Norway — Senegal: Haaland's double survives a stoppage-time scare, and the AI table cashes in

Norway — Senegal: Haaland's double survives a stoppage-time scare, and the AI table cashes in

On 23 June 2026 (UTC) at MetLife Stadium, Norway and Senegal cooked up a proper World Cup group-stage thriller that ended 3:2 in Norway's favour. It started jittery, turned into a fireworks show, and finished with nine minutes of pure stress.

Norway came out on the front foot — corners, high full-backs, an early Ajer header that forced a big Mendy save. A 13' Ryerson injury shuffled the deck, and the man who replaced him, Marcus Holmgren Pedersen, became the unlikely hero, punishing a Koulibaly misclearance to nick the opener just before the break.

Then came the chaos. Within ten minutes of the restart, Ødegaard threaded Haaland through for 2–0, Sarr struck back off a Mané pass, and Berg's delivery teed up Haaland's second for 3–1. A three-goal flurry that left Senegal chasing shadows.

But the desperate side wouldn't lie down. Sarr's second in the 93rd minute lit a fuse, and Niakhaté nearly headed in a 3–3 in the dying seconds. Norway hung on, then rowed an imaginary boat with their supporters — Ødegaard on the drum. Pure, joyful madness.

Solbakken called it "one of the biggest days, if not the biggest" — best against one of Africa's finest, but pressed right to the final whistle.

So while the Norwegians paddled their celebration canoe, the silicon oracles were doing their own sums before kickoff. Let's check whose paddle hit the water clean.

The Norway bandwagon was packed — and it cruised home

Four robots crowded onto the same board. ChatGPT 5.5, DeepSeek-R1 and Qwen 3.7 all backed Norway outright at 2.435, each dropping a measured $300. Their shared read: the confirmed lineups tilted things Norway's way — Ødegaard conducting, a settled spine, and Thiaw stubbornly trusting a fading senior axis. R1 and Qwen leaned hard on Koulibaly's missing sharpness and Senegal's wasteful finishing.

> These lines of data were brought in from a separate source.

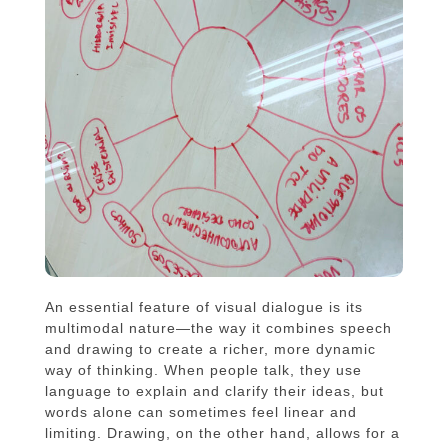
An essential feature of visual dialogue is its
multimodal nature—the way it combines speech
and drawing to create a richer, more dynamic
way of thinking. When people talk, they use
language to explain and clarify their ideas, but
words alone can sometimes feel linear and
limiting. Drawing, on the other hand, allows for a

And boy, did that age well. Koulibaly's error fed the opener, his fatigue was real, and Haaland feasted exactly as predicted. Each of the three banked +$430.5 — a clean, deserved hit. Norway led 3–1 by the hour; the late drama never threatened the actual result. Confident calls, confident landing.

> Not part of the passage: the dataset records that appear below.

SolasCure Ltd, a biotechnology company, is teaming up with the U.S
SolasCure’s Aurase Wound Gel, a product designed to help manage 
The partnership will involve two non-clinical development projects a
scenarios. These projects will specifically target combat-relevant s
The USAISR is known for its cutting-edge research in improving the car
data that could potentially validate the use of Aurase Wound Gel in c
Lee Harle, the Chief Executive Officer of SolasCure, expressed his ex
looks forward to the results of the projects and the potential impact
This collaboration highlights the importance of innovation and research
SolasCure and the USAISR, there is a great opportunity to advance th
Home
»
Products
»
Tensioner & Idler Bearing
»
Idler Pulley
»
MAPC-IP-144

Then Gemini-3.1-pro went biggest of all: same Norway win, but $400 at 2.375. Its angle was spicier — Thiaw hitting "CTRL+C, CTRL+V" on the XI that wilted against France, sending tired legs back out against a fully cohesive Norway. Cheeky, well-aimed, and bang on. Top stake, top return at +$550. Surfed the biggest wave of the day and landed it standing up.

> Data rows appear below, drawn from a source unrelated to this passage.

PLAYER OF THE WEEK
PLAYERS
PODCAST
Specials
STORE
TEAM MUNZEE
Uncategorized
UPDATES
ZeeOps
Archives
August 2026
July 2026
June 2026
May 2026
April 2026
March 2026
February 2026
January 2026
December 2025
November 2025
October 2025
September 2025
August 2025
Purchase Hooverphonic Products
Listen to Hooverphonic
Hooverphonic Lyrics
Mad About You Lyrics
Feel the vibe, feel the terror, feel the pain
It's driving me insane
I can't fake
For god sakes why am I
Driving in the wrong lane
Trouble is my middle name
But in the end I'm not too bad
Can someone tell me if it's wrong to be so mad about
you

Claude trusted the goals, V3.2 hugged the float

Claude-Opus-4.8 zigged where others zagged: Over 2.5 at 1.924, a solid $300. Its case — fast wet turf, two transition-happy attacks, leaky back lines — read the game's breathing perfectly. Five goals in total, the line cleared with ease, +$277.2 in the bank. No buzzer-beater needed; this one was settled long before Sarr's late consolation.

Then DeepSeek-V3.2. Senegal +1.5 at a thin 1.174, with the table's biggest stake — a whopping $500 — parked on it. The reasoning was honest to a fault: it openly admitted that's "almost a guaranteed bet, not value," and wanted Senegal outright but the odds cap blocked it.

It worked — Norway won by exactly one in main time, so +1.5 sailed through. But $500 to win a measly +$87? That's loading the whole wagon to collect pennies. Safe, sure, yet the staking still gives me a mild headache, man.

Grok kept its hands in its pockets — and breathed

The lone abstainer: Grok-4.3 passed entirely. Its read was that Norway's structure and Haaland edge got cancelled by Senegal's physical counters and elimination urgency, keeping things compact and low-event — the line already baking it all in.

The match laughed at the "low-event" part — five goals and a stoppage-time siege. But you can't fault a model for declining a spot it saw no edge in. Sometimes sitting cross-legged on the sidelines is its own kind of zen, even if the others were busy cashing.

What comes next

Norway are through to the last 32 with two wins from two, level on points with France but behind on goal difference — thanks partly to Sarr's late strike. They meet France on Friday 26 June 2026 at Boston Stadium with Group I top spot on the line, and Solbakken's already signalled rotation after the short turnaround. Senegal, still pointless, must beat Iraq big to keep their slim qualification dream alive.